Data excerpts
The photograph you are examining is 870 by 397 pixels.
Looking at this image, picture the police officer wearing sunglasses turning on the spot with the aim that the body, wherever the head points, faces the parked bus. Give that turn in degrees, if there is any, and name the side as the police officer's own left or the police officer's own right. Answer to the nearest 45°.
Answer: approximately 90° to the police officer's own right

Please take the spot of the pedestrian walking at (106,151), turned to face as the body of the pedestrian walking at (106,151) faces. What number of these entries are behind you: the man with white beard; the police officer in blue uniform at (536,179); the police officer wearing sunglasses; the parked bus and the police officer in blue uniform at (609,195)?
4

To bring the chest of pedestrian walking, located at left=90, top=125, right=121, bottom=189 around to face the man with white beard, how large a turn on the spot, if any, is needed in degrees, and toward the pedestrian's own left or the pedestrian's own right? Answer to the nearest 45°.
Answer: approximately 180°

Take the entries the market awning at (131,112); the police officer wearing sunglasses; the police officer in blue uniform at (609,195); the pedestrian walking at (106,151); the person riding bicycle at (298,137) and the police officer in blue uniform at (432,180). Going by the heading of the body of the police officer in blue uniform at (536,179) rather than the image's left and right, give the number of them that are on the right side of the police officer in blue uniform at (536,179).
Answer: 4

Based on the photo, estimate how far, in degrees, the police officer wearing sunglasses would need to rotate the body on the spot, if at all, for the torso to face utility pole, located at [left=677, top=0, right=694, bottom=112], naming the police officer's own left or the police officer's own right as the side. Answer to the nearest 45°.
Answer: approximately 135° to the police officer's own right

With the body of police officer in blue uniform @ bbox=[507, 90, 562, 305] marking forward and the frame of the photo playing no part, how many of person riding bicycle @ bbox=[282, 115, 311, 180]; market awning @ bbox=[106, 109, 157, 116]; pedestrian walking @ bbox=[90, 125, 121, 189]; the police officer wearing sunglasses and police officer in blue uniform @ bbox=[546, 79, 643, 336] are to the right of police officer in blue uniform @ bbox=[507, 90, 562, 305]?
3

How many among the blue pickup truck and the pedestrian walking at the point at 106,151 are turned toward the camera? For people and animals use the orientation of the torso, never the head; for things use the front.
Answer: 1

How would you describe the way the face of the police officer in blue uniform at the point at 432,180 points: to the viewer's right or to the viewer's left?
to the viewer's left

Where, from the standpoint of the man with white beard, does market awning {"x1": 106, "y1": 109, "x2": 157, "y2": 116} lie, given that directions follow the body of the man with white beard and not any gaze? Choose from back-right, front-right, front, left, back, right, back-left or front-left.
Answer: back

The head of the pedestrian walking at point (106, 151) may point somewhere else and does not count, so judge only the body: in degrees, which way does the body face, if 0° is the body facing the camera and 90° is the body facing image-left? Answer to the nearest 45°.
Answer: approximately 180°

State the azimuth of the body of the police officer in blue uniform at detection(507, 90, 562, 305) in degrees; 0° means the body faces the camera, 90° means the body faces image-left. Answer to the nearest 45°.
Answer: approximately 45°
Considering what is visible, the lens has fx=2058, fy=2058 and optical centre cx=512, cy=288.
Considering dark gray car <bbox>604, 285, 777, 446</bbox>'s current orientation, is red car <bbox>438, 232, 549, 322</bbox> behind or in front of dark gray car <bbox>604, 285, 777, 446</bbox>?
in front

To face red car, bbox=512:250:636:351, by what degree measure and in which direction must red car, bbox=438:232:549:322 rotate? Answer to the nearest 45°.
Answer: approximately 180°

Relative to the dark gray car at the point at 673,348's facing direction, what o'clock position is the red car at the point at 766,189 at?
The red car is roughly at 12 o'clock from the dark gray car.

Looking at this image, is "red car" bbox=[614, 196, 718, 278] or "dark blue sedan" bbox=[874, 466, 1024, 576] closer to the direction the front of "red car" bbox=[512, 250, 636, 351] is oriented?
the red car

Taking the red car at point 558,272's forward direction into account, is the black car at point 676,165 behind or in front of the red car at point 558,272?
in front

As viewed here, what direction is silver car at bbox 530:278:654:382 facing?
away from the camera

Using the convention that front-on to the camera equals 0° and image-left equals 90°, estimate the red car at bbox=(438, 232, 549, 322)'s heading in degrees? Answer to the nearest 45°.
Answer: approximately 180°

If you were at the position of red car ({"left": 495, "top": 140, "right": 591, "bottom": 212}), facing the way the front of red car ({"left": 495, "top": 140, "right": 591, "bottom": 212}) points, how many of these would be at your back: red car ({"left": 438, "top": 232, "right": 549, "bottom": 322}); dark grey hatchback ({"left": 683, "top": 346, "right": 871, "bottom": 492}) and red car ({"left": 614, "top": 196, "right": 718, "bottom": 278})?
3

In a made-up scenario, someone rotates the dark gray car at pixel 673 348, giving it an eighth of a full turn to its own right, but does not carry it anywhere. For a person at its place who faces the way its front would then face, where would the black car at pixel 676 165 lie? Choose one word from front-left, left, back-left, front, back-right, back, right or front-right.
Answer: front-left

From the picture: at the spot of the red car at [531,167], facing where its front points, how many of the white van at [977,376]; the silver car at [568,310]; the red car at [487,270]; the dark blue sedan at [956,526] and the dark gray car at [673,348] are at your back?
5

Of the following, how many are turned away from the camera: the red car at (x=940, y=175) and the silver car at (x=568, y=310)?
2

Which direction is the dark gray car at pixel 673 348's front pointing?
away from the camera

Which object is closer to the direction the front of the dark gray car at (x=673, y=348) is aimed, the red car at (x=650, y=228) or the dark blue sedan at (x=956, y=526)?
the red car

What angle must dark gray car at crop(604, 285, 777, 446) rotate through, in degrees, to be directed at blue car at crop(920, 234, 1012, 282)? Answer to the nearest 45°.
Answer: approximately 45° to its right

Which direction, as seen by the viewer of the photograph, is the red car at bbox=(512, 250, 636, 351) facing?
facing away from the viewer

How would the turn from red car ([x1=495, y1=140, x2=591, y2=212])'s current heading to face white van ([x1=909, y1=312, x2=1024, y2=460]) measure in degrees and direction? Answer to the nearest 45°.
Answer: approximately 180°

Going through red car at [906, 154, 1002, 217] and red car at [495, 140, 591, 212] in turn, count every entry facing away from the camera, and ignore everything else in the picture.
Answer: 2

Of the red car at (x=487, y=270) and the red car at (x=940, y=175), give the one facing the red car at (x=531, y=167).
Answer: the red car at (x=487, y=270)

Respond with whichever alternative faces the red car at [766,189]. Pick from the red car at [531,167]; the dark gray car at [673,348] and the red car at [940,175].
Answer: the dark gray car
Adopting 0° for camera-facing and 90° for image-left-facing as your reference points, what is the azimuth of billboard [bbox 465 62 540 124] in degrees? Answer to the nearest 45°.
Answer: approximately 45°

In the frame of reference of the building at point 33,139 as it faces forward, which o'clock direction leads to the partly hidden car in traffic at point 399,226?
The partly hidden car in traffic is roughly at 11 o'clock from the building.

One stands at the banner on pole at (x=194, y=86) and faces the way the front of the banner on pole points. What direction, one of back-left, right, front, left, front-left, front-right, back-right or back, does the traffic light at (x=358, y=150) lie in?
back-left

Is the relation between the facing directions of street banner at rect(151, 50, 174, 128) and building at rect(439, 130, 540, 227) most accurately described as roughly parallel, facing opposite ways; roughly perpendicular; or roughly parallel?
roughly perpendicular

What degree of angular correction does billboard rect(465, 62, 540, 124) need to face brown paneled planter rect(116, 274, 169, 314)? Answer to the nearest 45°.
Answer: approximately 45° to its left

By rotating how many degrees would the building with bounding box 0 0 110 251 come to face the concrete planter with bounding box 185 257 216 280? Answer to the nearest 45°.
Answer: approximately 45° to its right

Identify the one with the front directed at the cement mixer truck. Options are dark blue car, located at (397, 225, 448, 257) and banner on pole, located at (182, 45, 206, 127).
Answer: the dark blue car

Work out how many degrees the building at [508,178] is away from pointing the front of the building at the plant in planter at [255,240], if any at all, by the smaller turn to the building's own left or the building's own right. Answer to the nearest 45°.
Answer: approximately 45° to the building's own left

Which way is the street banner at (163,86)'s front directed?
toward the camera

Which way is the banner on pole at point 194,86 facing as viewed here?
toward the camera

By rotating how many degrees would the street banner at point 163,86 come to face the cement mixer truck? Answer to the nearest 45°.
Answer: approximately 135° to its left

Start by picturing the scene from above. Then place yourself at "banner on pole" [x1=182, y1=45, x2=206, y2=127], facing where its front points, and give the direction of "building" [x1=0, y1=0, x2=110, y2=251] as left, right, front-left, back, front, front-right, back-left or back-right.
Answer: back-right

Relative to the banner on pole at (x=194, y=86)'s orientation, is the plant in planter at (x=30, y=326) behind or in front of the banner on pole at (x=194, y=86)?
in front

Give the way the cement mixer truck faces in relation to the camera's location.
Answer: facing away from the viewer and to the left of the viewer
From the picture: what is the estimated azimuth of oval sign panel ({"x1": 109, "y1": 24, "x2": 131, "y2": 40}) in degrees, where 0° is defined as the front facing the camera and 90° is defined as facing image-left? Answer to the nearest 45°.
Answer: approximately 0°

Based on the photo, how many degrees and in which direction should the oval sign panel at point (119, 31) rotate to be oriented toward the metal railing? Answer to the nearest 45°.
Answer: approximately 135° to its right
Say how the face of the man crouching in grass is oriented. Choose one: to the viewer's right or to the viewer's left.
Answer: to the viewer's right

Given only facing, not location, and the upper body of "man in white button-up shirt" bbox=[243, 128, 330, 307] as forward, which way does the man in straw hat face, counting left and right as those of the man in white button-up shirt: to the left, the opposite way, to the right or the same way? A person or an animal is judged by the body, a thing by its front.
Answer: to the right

- **THE PROBLEM**:
Exactly as they stand in the records above, print the lines from the one containing "From the picture: what" through the final line, inclusive.

- **RESPONSE TO THE TASK**:
From the picture: what is the estimated azimuth of oval sign panel ({"x1": 109, "y1": 24, "x2": 131, "y2": 40}) in degrees, where 0° is defined as the front facing the camera and 90° is defined as facing image-left? Answer to the nearest 45°.
Answer: approximately 0°

Based on the photo, how many degrees and in which direction should the oval sign panel at point (119, 31) rotate to be oriented toward the metal railing? Answer to the nearest 45°.
Answer: approximately 135° to its right
Say how the face of the man crouching in grass is oriented. Choose one: to the viewer's right or to the viewer's left.
Answer: to the viewer's right

Given only facing, not location, and the upper body of "man in white button-up shirt" bbox=[243, 128, 330, 307] as forward, which way does the man in straw hat face, counting left and right as those of the man in white button-up shirt: to the left, the opposite way, to the right or the same way? A person or an animal is judged by the body, a thing by its front.
Answer: to the right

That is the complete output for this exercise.